Ff you'd want to force the use of fixed decimal notation use the appropriate format identifier, which in this case is %f.
sprintf - perldoc.perl.org
%% a percent sign
%c a character with the given number
%s a string
%d a signed integer, in decimal
%u an unsigned integer, in decimal
%o an unsigned integer, in octal
%x an unsigned integer, in hexadecimal
%e a floating-point number, in scientific notation
%f a floating-point number, in fixed decimal notation
%g a floating-point number, in %e or %f notation
What about TIMTOWTDI; aren't we writing perl?
Yes, as always there are more than one ways of doing it.
If you'd just like to trim the trailing decimal-point zeros from a string you could use a regular expression such as the below.
$number = "123000.321000";
$number =~ s/(\.\d+?)0+$/$1/;
$number # is now "12300.321"
Remember that floating point values in perl doesn't have trailing decimals, unless you are dealing with a string. With that said; a string is not a number, even though it can explicitly and implicitly be converted to one.
The simplest way is probably to multiply by 1.
Original:
my $num = sprintf("%.10f", 0.000234000001234);
print($num);
#output
0.0002340000
With multiplying:
my $num = sprintf("%.10f", 0.000234000001234) * 1;
print($num);
#output
0.000234
The whole point of the %g format is to use a fixed point notation when it is reasonable and to use exponential notation when fixed point is not reasonable. So, you need to know the range of values you'll be dealing with.
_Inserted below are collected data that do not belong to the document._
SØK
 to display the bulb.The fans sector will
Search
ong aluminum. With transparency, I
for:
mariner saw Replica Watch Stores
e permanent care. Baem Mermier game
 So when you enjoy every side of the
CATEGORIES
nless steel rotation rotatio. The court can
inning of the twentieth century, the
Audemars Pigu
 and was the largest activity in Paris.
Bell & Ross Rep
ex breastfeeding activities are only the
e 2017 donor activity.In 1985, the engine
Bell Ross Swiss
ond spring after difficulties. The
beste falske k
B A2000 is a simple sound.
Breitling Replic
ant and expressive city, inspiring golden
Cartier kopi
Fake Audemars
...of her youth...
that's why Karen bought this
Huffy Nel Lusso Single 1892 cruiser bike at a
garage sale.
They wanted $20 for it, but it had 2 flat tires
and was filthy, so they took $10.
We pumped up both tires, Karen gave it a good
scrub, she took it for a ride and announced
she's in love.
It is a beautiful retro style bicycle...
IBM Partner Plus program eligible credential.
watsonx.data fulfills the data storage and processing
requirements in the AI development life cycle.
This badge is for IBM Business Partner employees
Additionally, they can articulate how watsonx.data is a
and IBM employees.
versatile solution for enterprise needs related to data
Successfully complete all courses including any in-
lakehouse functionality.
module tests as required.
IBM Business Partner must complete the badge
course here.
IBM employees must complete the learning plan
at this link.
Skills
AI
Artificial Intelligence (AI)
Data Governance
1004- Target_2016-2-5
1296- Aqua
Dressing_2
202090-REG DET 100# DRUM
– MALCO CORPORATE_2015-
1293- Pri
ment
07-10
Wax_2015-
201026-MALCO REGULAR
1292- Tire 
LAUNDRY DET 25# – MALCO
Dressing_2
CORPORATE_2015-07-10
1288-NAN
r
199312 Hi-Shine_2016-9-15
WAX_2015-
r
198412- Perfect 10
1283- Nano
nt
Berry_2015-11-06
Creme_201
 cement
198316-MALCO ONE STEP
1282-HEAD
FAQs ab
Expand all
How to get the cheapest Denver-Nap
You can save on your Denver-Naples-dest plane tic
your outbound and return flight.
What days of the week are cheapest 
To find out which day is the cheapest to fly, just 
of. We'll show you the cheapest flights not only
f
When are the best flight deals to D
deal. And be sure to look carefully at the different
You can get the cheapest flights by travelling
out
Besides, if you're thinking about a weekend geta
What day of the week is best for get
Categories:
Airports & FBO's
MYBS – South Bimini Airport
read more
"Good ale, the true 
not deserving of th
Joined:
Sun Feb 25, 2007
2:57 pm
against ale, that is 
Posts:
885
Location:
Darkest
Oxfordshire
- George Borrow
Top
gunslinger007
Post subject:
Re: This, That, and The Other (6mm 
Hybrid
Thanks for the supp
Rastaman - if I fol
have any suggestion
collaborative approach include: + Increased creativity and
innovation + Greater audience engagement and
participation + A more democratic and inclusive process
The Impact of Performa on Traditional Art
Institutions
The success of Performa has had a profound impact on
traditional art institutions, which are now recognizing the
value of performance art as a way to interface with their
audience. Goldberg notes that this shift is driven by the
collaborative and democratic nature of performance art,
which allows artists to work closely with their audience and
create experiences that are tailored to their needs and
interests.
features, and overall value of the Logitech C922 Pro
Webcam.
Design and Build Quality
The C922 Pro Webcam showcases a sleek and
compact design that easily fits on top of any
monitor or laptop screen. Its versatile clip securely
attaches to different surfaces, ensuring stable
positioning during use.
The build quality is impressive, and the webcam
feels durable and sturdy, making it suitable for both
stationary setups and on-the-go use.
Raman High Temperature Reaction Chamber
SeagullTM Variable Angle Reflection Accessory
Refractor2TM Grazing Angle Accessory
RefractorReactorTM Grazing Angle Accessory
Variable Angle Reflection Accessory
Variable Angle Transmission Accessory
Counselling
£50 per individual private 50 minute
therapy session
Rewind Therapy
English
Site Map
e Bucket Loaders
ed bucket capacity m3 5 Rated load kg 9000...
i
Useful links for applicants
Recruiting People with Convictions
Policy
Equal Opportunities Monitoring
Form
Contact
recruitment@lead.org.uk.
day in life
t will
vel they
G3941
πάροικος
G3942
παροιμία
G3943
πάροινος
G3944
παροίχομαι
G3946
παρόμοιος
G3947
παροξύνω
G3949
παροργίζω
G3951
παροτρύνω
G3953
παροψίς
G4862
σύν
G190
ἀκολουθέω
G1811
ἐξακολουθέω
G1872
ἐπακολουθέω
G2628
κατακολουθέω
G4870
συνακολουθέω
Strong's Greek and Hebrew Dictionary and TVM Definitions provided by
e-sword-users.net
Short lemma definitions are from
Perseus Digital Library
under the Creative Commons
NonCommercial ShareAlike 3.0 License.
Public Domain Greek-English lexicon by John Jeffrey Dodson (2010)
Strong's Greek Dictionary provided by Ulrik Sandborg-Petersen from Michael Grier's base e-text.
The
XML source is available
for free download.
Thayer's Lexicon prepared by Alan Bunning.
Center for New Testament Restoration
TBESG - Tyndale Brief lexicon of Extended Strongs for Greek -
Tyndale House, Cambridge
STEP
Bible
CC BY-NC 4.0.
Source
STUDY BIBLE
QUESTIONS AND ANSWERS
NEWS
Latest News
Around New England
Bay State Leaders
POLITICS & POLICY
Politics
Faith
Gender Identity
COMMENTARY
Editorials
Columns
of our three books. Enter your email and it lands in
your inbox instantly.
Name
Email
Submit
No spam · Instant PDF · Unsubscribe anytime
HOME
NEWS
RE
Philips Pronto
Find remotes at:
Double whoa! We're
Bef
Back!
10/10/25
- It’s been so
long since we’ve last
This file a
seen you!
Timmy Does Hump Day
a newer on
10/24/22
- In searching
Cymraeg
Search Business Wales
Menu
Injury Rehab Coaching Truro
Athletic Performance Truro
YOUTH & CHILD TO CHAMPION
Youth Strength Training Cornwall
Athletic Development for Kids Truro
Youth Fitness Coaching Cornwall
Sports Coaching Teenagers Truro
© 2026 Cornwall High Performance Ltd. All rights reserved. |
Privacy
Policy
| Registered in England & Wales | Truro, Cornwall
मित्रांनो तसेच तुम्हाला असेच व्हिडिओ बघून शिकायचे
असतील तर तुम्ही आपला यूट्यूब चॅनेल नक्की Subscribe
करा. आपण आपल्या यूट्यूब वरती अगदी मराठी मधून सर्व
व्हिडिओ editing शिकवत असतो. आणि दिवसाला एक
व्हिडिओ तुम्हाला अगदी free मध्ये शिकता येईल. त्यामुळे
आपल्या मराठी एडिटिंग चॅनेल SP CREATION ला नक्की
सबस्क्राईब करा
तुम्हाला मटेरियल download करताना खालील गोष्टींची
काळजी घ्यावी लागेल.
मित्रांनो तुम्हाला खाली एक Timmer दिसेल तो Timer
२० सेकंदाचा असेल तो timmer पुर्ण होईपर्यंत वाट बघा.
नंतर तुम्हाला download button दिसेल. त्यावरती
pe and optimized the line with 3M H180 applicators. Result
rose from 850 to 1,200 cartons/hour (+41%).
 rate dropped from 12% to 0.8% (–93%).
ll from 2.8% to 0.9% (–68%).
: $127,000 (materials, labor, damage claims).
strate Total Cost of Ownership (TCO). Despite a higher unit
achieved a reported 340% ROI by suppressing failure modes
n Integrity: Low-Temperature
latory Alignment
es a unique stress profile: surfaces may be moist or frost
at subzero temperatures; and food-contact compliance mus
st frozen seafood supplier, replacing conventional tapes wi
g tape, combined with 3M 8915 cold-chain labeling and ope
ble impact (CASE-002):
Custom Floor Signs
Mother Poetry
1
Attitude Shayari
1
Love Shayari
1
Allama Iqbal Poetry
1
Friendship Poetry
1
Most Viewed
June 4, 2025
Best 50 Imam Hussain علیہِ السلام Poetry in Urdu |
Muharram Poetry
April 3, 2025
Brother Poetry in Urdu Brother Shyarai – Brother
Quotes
Clearly, you could write a regular expression to post-process the string from sprintf(), removing the trailing zeroes:
my $str = sprintf("%g", $number);
$str =~ s/0+$//;
If you always want a fixed point number, use '%f', possibly with number of decimal places that you want; you might still need to remove trailing zeroes. If you always want exponential notation, use '%e'.
An easy way:
You could cheat a little. Add 1 to avoid the number breaking into scientific notation. Then manipulate the number as a string (thereby making perl convert it into a string).
$n++;
$n =~ s/^(\d+)(?=\.)/$1 - 1/e;
print $n;
A "proper" way:
For a more "proper" solution, counting the number of decimal places to use with %f would be optimal. It turned out getting the correct number of decimal points is trickier than one would think. Here's an attempt:
use strict;
use warnings;
use v5.10;
my $n = 0.000000234;
say "Original: $n";
my $l = getlen($n);
printf "New : %.${l}f\n", $n;
sub getlen {
my $num = shift;
my $dec = 0;
return 0 unless $num; # no 0 values allowed
return 0 if $num >= 1; # values above 1 don't need this computation
while ($num < 1) {
$num *= 10;
$dec++;
}
$num =~ s/\d+\.?//; # must have \.? to accommodate e.g. 0.01
$dec += length $num;
return $dec;
}
Output:
Original: 2.34e-007
New : 0.000000234
The value can have trailing zeroes only if it is a string.
You can add 0 to it. It will be coverted to a numerical value, not showing any trailing zeroes.